■ **Problem**: Which items contain the word "Monday"? Pick out each one and copy its full line.

====

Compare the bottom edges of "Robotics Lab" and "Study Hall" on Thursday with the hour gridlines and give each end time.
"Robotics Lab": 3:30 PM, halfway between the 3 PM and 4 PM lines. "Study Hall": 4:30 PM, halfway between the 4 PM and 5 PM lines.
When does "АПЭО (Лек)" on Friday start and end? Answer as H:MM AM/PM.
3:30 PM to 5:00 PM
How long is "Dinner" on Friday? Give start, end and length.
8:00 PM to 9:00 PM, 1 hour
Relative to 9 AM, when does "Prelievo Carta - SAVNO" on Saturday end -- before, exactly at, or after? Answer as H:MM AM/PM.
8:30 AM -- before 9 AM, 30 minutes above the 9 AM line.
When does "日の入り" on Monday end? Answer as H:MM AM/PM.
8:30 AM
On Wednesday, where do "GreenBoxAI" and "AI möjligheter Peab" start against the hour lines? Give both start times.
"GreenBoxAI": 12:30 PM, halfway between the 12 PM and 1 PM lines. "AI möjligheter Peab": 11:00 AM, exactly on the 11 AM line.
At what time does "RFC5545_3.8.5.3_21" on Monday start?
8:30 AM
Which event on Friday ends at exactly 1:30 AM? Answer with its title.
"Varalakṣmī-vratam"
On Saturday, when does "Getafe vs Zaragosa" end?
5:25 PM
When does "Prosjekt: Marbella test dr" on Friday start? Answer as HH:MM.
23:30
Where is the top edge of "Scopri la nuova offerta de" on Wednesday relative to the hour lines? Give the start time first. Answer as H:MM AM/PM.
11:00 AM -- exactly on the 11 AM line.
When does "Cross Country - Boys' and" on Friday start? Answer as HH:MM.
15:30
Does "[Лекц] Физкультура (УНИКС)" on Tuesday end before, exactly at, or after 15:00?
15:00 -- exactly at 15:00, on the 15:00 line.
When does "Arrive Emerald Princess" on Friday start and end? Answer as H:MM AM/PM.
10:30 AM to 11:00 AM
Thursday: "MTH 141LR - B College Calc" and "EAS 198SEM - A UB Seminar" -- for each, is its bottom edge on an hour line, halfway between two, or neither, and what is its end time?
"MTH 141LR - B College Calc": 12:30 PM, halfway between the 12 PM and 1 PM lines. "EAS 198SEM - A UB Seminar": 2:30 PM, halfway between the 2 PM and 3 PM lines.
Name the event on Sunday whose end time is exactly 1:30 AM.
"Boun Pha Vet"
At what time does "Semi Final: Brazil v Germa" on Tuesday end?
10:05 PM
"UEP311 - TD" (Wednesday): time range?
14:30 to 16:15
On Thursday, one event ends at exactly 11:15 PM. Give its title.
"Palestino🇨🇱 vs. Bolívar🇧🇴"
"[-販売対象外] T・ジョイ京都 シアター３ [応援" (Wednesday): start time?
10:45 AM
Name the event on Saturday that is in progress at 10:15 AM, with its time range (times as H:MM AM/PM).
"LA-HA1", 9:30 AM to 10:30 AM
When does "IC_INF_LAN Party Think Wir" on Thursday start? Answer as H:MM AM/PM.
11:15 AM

====

■ **Result of this task**:
When does "日の入り" on Monday end? Answer as H:MM AM/PM.
At what time does "RFC5545_3.8.5.3_21" on Monday start?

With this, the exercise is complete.